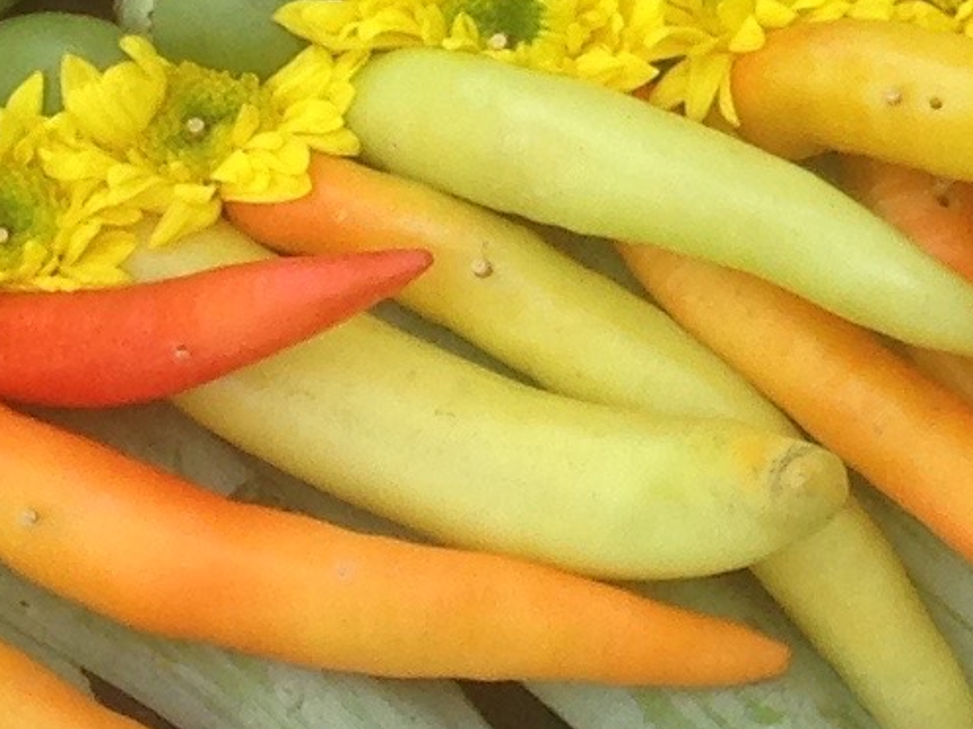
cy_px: -325
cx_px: 1656
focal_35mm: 217
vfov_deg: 6.8
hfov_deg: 8.8
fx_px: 6100
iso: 50
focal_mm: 4.12
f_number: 2.4
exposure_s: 1/301
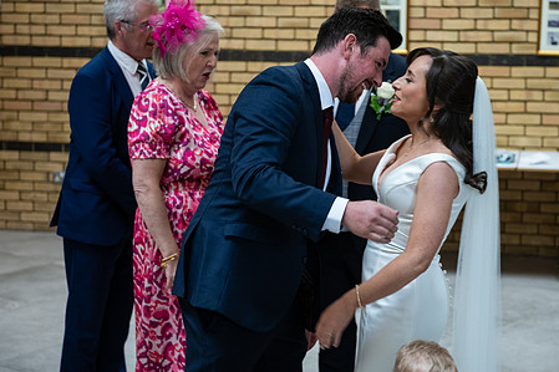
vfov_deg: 18.2
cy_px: 159
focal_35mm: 75
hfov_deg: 27.0
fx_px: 1164
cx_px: 331
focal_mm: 58
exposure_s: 1/160
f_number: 3.5
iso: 800
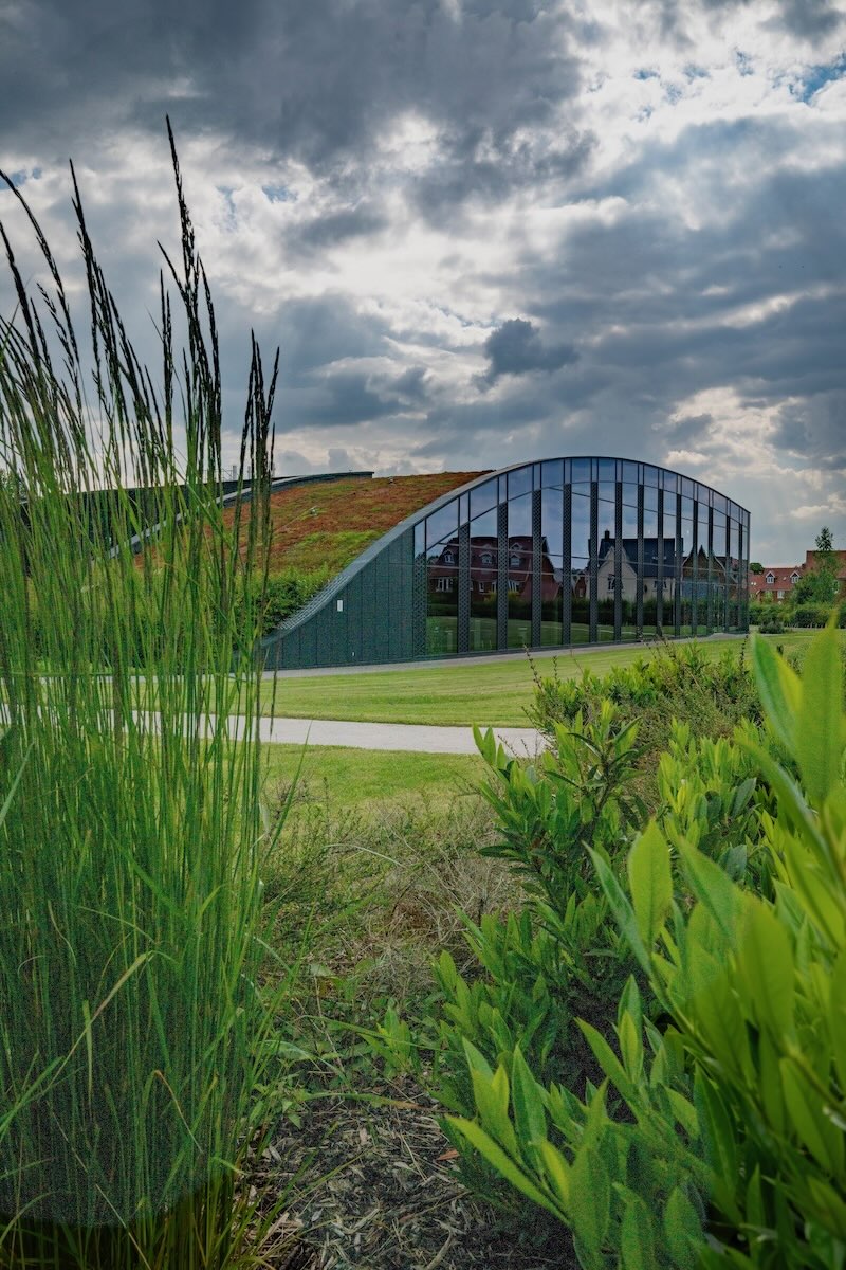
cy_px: 635
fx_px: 1057
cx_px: 423
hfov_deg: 43.6
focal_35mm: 30
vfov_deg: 61.9
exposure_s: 1/3200
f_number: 13
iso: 400
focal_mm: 30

-.-.-

* [TASK DESCRIPTION]:
Would you print all of the entries exactly, omitting any image?

* [EXERCISE ANSWER]:
cy_px: -325
cx_px: 1656
focal_35mm: 217
vfov_deg: 6.8
hfov_deg: 8.8
fx_px: 6100
iso: 50
focal_mm: 4.12
f_number: 2.4
exposure_s: 1/301
vfov_deg: 18.2
cy_px: 159
focal_35mm: 75
hfov_deg: 27.0
fx_px: 1164
cx_px: 331
focal_mm: 58
exposure_s: 1/160
f_number: 3.5
iso: 800
cy_px: 635
fx_px: 1057
cx_px: 423
hfov_deg: 43.6
focal_35mm: 30
vfov_deg: 61.9
exposure_s: 1/3200
f_number: 13
iso: 400
focal_mm: 30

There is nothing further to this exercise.